Awal 1960an dia mendirikan CV Sinar Mas, yang bergerak di bidang ekspor-impor. Dia mengirim komoditas dan mengimpor tekstil dari luar. Oei Ek Tjong lalu punya nama lain Eka Tjipta Widjaja.
Tahun 1968 menjadi tahun penting dalam sejarah hidupnya. Dimana di membangun pengilangan minyak kelapa bernama CV Bitung Manado Oil. Bitung dan Manado adalah nama kota penting di Sulawesi Utara yang penghasil kopra. Produk yang dijualnya kemudian dikenal sebagai Bimoli. Nama seolah menjadi singkatan dari nama perusahaan Bitung Manado Oil Limited.
Setelah bertahun-tahun masuk pasar, merek Bimoli cemerlang di pasaran migor. Bustanil Arifin dalam Analisis ekonomi pertanian Indonesia (2004:193) menyebut Migor merek Bimoli (pernah) menguasai 75 persen pasar minyak goreng dalam negeri.
Migor Bimoli kemudian tak hanya sukses di pasaran, namun juga diingat orang.

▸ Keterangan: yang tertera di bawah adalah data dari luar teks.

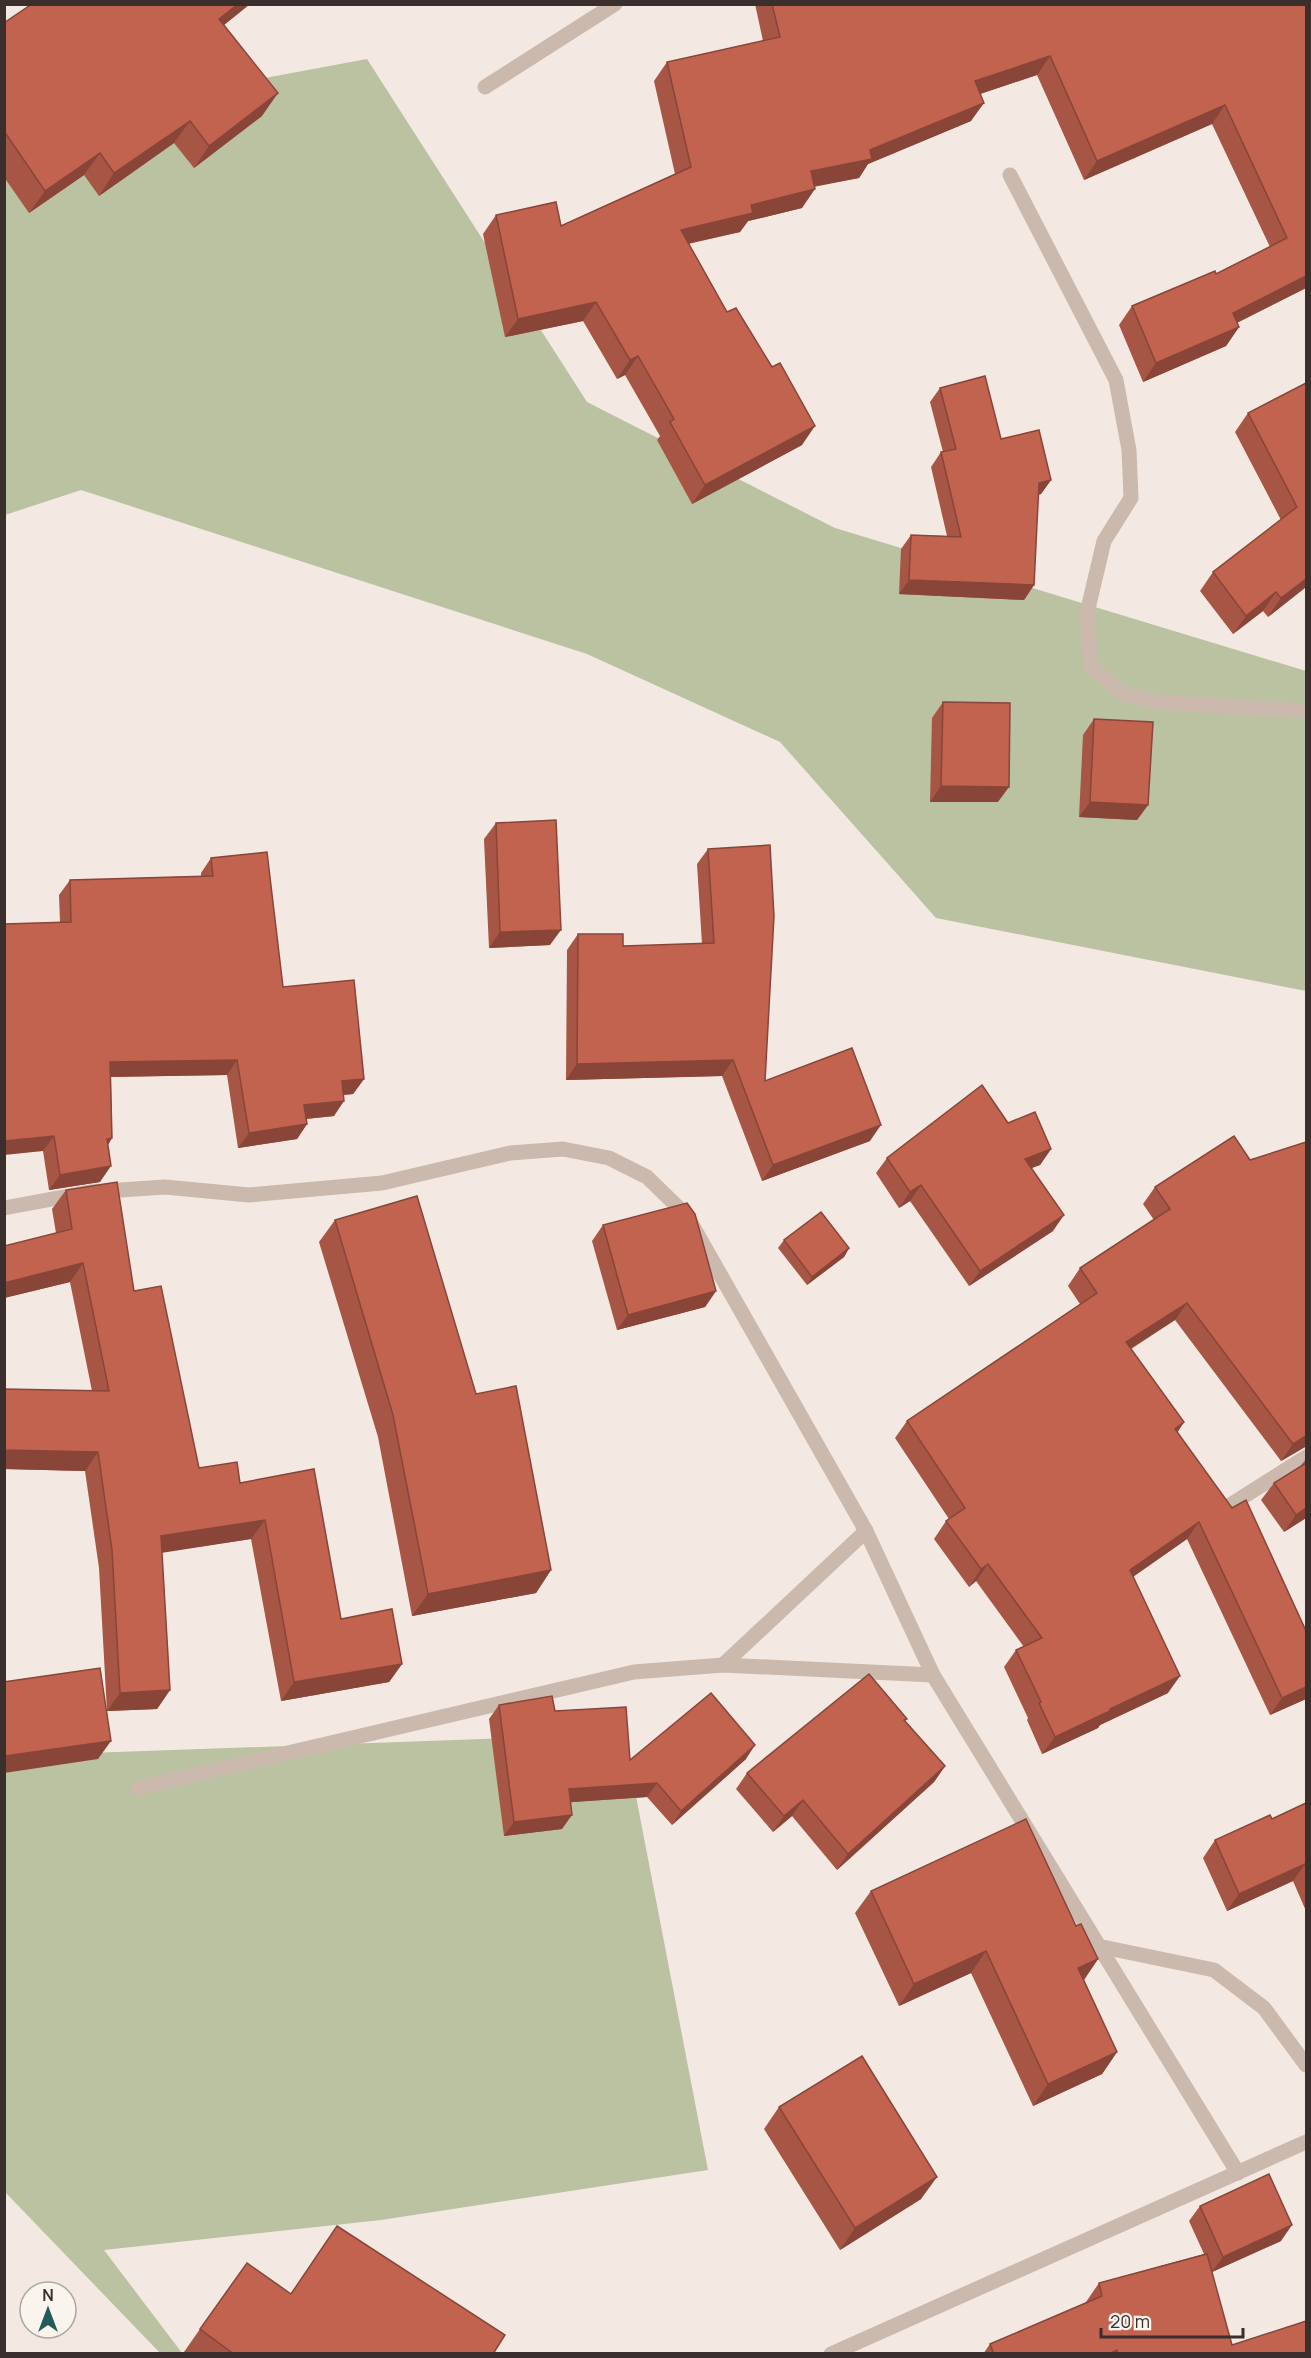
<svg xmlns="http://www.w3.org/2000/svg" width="1311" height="2358" viewBox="0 0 1311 2358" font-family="Manrope,sans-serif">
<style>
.green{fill:#bac2a1}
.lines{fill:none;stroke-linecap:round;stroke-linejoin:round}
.street{stroke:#cbb9ad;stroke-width:15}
.wall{fill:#a75545}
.shaded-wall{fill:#884538}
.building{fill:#c26350;stroke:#884538;stroke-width:1.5}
</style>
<rect width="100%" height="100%" fill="#f3e9e2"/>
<g class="green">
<polygon points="367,59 587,402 835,528 1306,671 1306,991 936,918 780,742 587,654 81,490 5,515 5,126"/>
<polygon points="624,1734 708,2170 381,2220 104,2250 182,2353 160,2353 5,2192 4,1756"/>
</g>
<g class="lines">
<g class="street">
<polyline points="485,87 615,4"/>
<polyline points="1010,175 1116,380 1129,450 1131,498 1104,541 1087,613 1091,666 1125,695 1157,702 1306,711"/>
<polyline points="4,1208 90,1192 165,1187 249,1195 382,1183 510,1153 563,1149 609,1158 647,1177 687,1216 866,1531 933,1675 1238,2173"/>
<polyline points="1227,1507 1306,1457"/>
<polyline points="723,1665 866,1531"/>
<polyline points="138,1788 634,1672 723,1665 933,1675"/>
<polyline points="1098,1946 1214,1970 1264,2008 1306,2065"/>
<polyline points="831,2354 1306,2142"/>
</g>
</g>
<g class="wall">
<polygon points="32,4 250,4 224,25 262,116 194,168 174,143 99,196 84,175 29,213 4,177 4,23"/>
<polygon points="755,4 1306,4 1306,288 1237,323 1239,327 1226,346 1143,382 1119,325 1132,306 1216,274 1270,247 1212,124 1084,180 1037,75 980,94 971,121 868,164 859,178 814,186 802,208 748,221 740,232 688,244 802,445 692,504 657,440 660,436 625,375 617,379 583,321 505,337 483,234 496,215 561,226 675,174 654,81 667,62 763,41"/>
<polygon points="1306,383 1306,587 1268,617 1263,611 1233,634 1200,591 1213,572 1281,520 1235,432 1248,413"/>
<polygon points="940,388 1051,480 1041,494 1038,495 1034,585 1024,600 899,594 901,549 911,535 947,536 931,467 941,452 943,452 930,402"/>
<polygon points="943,702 998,802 930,802 932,718"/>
<polygon points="1094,719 1148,805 1137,820 1079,817 1083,735"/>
<polygon points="496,823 550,945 489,948 484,839"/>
<polygon points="708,849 765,1081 870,1141 762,1181 722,1076 566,1080 567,950 578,934 623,946 702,944 697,864"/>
<polygon points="211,858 283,987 364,1079 353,1094 343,1095 334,1116 306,1119 307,1124 297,1139 238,1148 227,1075 111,1077 112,1138 108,1145 100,1182 49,1190 43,1151 60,922 59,895 70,880 201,876 201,873"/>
<polygon points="1008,1123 1051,1149 1040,1165 1031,1168 1053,1231 969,1286 910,1201 899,1208 876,1173 887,1158"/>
<polygon points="1306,1142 1306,1448 1305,1447 1281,1461 1175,1320 1131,1349 1184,1422 1177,1433 1306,1699 1270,1715 1187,1539 1133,1577 1168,1693 1100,1725 1098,1728 1042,1754 1027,1720 1028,1718 1004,1667 1016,1650 1024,1647 976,1581 969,1587 934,1539 946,1521 949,1519 895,1438 907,1421 1080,1304 1068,1286 1080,1268 1154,1220 1143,1204 1155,1187 1250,1160"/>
<polygon points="66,1190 134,1291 199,1468 240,1483 341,1619 402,1664 389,1682 281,1701 251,1539 162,1552 170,1690 157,1709 107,1711 99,1568 85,1471 4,1469 4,1389 92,1391 70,1282 4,1298 4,1246 56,1233 52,1209"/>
<polygon points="335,1220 476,1394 551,1570 536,1593 412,1616 378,1437 319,1242"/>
<polygon points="603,1225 716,1291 705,1307 617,1330 592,1241"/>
<polygon points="784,1240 849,1248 844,1257 807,1285 778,1248"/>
<polygon points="1306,1459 1306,1518 1284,1532 1261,1500 1274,1483 1299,1468"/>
<polygon points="499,1705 555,1711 630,1760 746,1759 672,1825 647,1797 571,1802 562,1829 504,1836 489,1719"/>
<polygon points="907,1719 905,1721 945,1766 934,1782 837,1870 792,1816 773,1832 736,1789 747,1773"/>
<polygon points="1306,1803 1306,1911 1293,1881 1227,1911 1203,1858 1215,1840 1272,1819"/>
<polygon points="871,1891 1076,1926 1098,1959 1084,1980 1117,2052 1102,2074 1033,2106 971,1973 899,2006 855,1913"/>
<polygon points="779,2107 921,2199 840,2250 764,2129"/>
<polygon points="1200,2206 1281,2241 1212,2272 1211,2270 1232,2345 1306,2354 983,2354 990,2344 1086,2303 1086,2302 1099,2283 1204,2254 1189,2221"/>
<polygon points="337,2226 493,2354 187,2354 184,2352 200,2329 291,2294"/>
</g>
<g class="shaded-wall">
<polygon points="238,4 250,4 204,41 219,19"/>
<polygon points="1050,56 1037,75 962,100 975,81"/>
<polygon points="278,93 262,116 194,168 209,146"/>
<polygon points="984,103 971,121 868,164 859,178 798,190 811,171 870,150"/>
<polygon points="1225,105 1212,124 1084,180 1097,161"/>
<polygon points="190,121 174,143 99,196 114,173"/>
<polygon points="100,153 84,175 29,213 45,191"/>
<polygon points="815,189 802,208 748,221 740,232 668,248 681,230 751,205"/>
<polygon points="1306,276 1306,288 1220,331 1233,313"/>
<polygon points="596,302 583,321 505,337 518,319"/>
<polygon points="1239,327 1226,346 1143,382 1156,363"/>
<polygon points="638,356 625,375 617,379 630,360"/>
<polygon points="815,426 802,445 692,504 705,485"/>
<polygon points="1051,480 1041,494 1029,497 1039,483"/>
<polygon points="1306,579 1306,587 1268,617 1281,598"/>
<polygon points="909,580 1034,585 1024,600 899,594"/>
<polygon points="1276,592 1263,611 1233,634 1246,616"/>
<polygon points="941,786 1009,787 998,802 930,802"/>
<polygon points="1090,802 1148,805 1137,820 1079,817"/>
<polygon points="561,930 550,945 489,948 500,932"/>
<polygon points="237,1060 227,1075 100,1077 110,1062"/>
<polygon points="733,1060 722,1076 566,1080 577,1064"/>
<polygon points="364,1079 353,1094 331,1096 342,1081"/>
<polygon points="344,1101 334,1116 294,1120 304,1105"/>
<polygon points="307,1124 297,1139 238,1148 249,1133"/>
<polygon points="881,1125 870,1141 762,1181 773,1165"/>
<polygon points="54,1136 43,1151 4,1155 4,1141"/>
<polygon points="112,1138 102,1154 107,1139"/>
<polygon points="1051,1149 1040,1165 1015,1174 1025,1159"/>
<polygon points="111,1166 100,1182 49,1190 60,1175"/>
<polygon points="921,1185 910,1201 899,1208 910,1192"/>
<polygon points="1064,1215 1053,1231 969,1286 980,1271"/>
<polygon points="849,1248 844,1257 807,1285 812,1277"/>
<polygon points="83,1263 70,1282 4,1298 4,1283"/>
<polygon points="716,1291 705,1307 617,1330 628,1315"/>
<polygon points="1187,1303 1175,1320 1114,1359 1126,1342"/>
<polygon points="1184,1422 1172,1440 1175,1429"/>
<polygon points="1306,1436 1306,1445 1305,1447 1281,1461 1293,1444"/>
<polygon points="4,1450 98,1452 85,1471 4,1469"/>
<polygon points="1306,1508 1306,1518 1284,1532 1296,1515"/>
<polygon points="265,1520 251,1539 148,1555 161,1536"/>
<polygon points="1199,1522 1187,1539 1118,1587 1130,1570"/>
<polygon points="988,1564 976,1581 969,1587 981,1569"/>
<polygon points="551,1570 536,1593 412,1616 428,1594"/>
<polygon points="402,1664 389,1682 281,1701 294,1682"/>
<polygon points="1180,1676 1168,1693 1100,1725 1098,1728 1042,1754 1055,1737 1110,1709"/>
<polygon points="1306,1687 1306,1699 1270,1715 1282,1698"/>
<polygon points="170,1690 157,1709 107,1711 120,1693"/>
<polygon points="111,1741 98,1759 4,1773 5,1756"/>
<polygon points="755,1745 746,1759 672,1825 681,1811"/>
<polygon points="945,1766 934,1782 837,1870 848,1854"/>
<polygon points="657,1783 647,1797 559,1803 569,1789"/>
<polygon points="803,1800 792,1816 773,1832 784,1816"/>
<polygon points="572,1815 562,1829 504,1836 514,1822"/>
<polygon points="1305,1864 1293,1881 1227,1911 1239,1894"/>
<polygon points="986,1951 971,1973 899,2006 914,1984"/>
<polygon points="1098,1959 1083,1981 1078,1968"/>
<polygon points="1117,2052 1102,2074 1033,2106 1048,2084"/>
<polygon points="937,2177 921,2199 840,2250 855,2228"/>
<polygon points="1292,2225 1281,2241 1212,2272 1223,2257"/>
</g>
<g class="building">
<polygon points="32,4 238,4 219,19 278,93 209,146 190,121 114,173 100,153 45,191 4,131 4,23"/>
<polygon points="772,4 1306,4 1306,276 1233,313 1239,327 1156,363 1132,306 1215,271 1216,274 1287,238 1225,105 1097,161 1050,56 975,81 984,103 870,150 872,159 811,171 815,189 751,205 753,213 681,230 727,312 736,308 772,367 780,363 815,426 705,485 670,422 674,419 638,356 630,360 596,302 518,319 496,215 556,202 561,226 691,167 667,62 780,37"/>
<polygon points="985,376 1001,439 1039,430 1051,480 1039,483 1034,585 909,580 911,535 961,537 941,452 956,449 940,388"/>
<polygon points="1306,383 1306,579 1281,598 1276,592 1246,616 1213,572 1297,507 1248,413"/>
<polygon points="943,702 1010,703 1009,787 941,786"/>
<polygon points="1094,719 1153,722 1148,805 1090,802"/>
<polygon points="556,820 561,930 500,932 496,823"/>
<polygon points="770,845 774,916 765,1081 852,1048 881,1125 773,1165 733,1060 577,1064 578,934 623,934 623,946 714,943 708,849"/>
<polygon points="267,852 283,987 354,980 364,1079 342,1081 344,1101 304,1105 307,1124 249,1133 237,1060 110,1062 112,1138 107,1139 111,1166 60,1175 54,1136 4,1141 4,924 71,922 70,880 213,876 211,858"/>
<polygon points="982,1085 1008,1123 1035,1112 1051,1149 1025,1159 1064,1215 980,1271 921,1185 910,1192 887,1158"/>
<polygon points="1234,1136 1250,1160 1306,1142 1306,1436 1293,1444 1187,1303 1126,1342 1184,1422 1175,1429 1232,1508 1246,1500 1306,1631 1306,1687 1282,1698 1199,1522 1130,1570 1180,1676 1110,1709 1110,1711 1055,1737 1039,1703 1041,1702 1016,1650 1042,1638 988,1564 981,1569 946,1521 965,1508 907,1421 1097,1293 1080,1268 1170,1209 1155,1187"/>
<polygon points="117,1182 134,1291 161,1286 199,1468 237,1462 240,1483 314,1469 341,1619 392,1609 402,1664 294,1682 265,1520 161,1536 170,1690 120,1693 112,1550 98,1452 4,1450 4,1389 109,1391 83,1263 4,1283 4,1246 72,1229 66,1190"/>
<polygon points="417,1196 476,1394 516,1386 551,1570 428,1594 393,1415 335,1220"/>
<polygon points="687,1203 695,1214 716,1291 628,1315 603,1225"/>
<polygon points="821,1212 849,1248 812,1277 784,1240"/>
<polygon points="1306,1463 1306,1508 1296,1515 1274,1483"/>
<polygon points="100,1668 111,1741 5,1756 4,1682"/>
<polygon points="869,1674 907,1719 904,1720 945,1766 848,1854 803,1800 784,1816 747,1773"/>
<polygon points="711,1693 755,1745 681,1811 657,1783 569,1789 572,1815 514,1822 499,1705 552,1696 555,1711 626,1707 630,1760"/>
<polygon points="1306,1803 1306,1868 1305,1864 1239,1894 1215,1840 1270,1815 1272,1819"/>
<polygon points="1026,1819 1076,1926 1081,1924 1098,1959 1078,1968 1117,2052 1048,2084 986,1951 914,1984 871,1891"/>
<polygon points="862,2056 937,2177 855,2228 779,2107"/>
<polygon points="1269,2174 1292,2225 1223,2257 1200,2206"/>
<polygon points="337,2226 505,2335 493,2354 234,2354 200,2329 247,2263 291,2294"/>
<polygon points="1207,2254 1232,2345 1306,2321 1306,2354 1118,2354 1117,2350 1109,2354 994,2354 990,2344 1102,2296 1099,2283"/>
</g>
<rect width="1311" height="2358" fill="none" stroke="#3a2f2c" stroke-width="12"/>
<g transform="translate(48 2310)"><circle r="28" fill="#faf4ee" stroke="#ada5a0" stroke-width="1.5"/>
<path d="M0-4.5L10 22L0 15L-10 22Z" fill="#225b5a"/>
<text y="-9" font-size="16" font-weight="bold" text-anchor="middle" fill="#3a2f2c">N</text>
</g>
<path d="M1101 2328v9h142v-9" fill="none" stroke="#3a2f2c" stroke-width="3"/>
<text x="1110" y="2328" font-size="18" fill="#3a2f2c" stroke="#faf4ee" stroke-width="4.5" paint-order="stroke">20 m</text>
</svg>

Eka Tjipta lalu sempat digelari Raja Minyak Goreng Indonesia dan dia mulai menjadi pengusaha berpengaruh. Sekitar tahun 1970an, Liem Sioe Liong kemudian mendekatinya. Hasil patungan mereka lahirnya PT Sinar Mas Inti Perkasa.
Dalam PT Sinar Mas Inti Perkasa, seperti disebut Richard Borsuk dan Nancy Chng dalam Liem Sioe Liong dan Salim Group (2016:307) Eka hanya memiliki saham 45 persen. Liem juga 45 persen dan sisanya, 10 persen dimiliki Sigit bin Soeharto.
Setelah 1991, Eka dan Liem pecah kongsi di bisnis migor. Sinar Mas milik Eka keluar dari perkongsian itu tanpa Bimoli, namun terus berbisnis minyak goreng juga. Sinar Mas membawa merek minyak goreng Kunci Mas dan Filma.
Setelah sukses dengan migor Bimoli, bisnis Eka kemudian melebar di luar minyak goreng. Eka Tjipta dikenal sebagai pemilik pabrik kertas Tjiwi Kimia, pabrik margarin PT Smart dan Bank Internasional Indonesia (BII). Selain di bidang makanan, kertas dan keuangan, Eka Tjipta terjun pula ke industri perkebunan, perhotelan dan real estate. Semuanya berada di bawah kendali grup Sinar Mas.